Strategy · March 6, 2026 · 7 min read

Build vs buy: choosing an AI solution you won’t regret

A decision framework for choosing between a hosted AI product, a vendor-assembled solution, or a custom build — based on what actually moves the outcome.

The build-vs-buy question for AI is usually framed as "save time with a vendor or save money by building." That framing is wrong. The real question is: which approach leaves you with the capability you need 18 months from now?

The three real options

  1. Hosted product. A SaaS that does the thing. You configure; they run.
  2. Vendor-assembled custom. A consultancy or systems integrator builds you a one-off on top of their components.
  3. In-house / on-your-infra build. You own the code, the data pipeline, and the operational responsibility.

When hosted product is the right answer

  • The problem is common enough that a product exists for it (CRM, marketing automation, basic chatbots)
  • Your data isn’t regulated or the vendor has a BAA/SOC 2 Type II
  • The cost of waiting for a custom build exceeds the cost of vendor lock-in
  • You don’t need to modify the model’s behavior on proprietary data

Red flags: the vendor can’t explain their data-handling in 30 seconds; the contract term is 3+ years; your use case isn’t on their public roadmap.

When vendor-assembled custom is right

  • You need customization, but don’t have the team to own operational responsibility
  • The problem is big enough to justify six figures but not a permanent AI team
  • You need something running in weeks, not months, and your internal team is fully loaded
  • You want the option to take ownership later (insist on IP transfer, documented handoff, no proprietary dependencies)

Red flags: the vendor wants to host it for you forever; their solution depends on their own proprietary framework; they resist writing the code into your repositories.

When to build in-house

  • The AI capability becomes a direct part of your competitive moat
  • Data cannot leave your network under any deal terms
  • You already have (or can hire) an AI engineering team
  • The use case will evolve monthly based on your own domain

Red flags: you’re building to "keep up" with competitors rather than to solve a specific business problem; the executive buyer can’t define "done."

The hybrid path almost everyone ends up on

In practice, the best answer for most enterprises is: use a vendor-assembled build to get to production fast, with an explicit plan for your team to take operational ownership within 6-12 months.

That path requires:

  • All code, data, and infrastructure in your accounts (not the vendor’s)
  • Open-weight models or vendor models with clear migration paths
  • Documentation, runbooks, and training as explicit deliverables
  • Structured transfer: shadow operations, joint on-call, then independent operations

This is the shape of most of our Secure AI Build engagements. It buys speed without locking you in.
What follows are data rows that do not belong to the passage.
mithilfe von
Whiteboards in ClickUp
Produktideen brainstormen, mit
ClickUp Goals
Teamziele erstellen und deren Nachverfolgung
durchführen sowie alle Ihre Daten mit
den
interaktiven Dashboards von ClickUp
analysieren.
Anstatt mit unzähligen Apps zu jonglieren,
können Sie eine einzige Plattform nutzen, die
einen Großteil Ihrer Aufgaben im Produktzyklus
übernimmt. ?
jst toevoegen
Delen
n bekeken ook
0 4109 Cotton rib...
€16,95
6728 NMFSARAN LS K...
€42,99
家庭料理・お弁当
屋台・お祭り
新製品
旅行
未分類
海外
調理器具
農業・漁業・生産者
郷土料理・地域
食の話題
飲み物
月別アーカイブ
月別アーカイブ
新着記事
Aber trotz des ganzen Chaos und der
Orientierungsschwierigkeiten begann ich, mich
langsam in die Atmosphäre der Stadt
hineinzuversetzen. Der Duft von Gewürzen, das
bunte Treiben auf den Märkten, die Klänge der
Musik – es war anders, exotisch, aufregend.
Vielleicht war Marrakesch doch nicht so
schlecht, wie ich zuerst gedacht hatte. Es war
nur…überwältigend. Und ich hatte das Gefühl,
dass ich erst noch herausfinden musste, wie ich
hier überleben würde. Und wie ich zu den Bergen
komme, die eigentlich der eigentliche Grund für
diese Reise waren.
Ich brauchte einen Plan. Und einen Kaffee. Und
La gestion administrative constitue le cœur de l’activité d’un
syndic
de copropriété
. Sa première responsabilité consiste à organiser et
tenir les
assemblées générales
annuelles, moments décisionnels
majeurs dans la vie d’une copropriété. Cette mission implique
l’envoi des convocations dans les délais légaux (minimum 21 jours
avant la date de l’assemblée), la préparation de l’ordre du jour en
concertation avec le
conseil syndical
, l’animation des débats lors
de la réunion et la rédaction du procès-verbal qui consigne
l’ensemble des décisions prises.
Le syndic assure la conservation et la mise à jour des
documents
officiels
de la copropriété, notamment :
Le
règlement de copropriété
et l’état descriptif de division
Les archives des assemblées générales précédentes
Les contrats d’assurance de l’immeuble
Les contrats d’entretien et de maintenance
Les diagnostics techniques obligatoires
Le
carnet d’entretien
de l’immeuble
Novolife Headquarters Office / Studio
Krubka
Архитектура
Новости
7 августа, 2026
Five questions to ask before you sign anything

  1. Who owns the code, the weights, and the data after the contract ends?
  2. Can our security team sign off on the data flow in one meeting?
  3. What’s the operational cost once you walk away?
  4. If your vendor disappears tomorrow, can we still run the system?
  5. What does "done" mean for this engagement? Is it a running system, a knowledge transfer, or both?

If a vendor can’t answer all five clearly in your first call, you have your answer.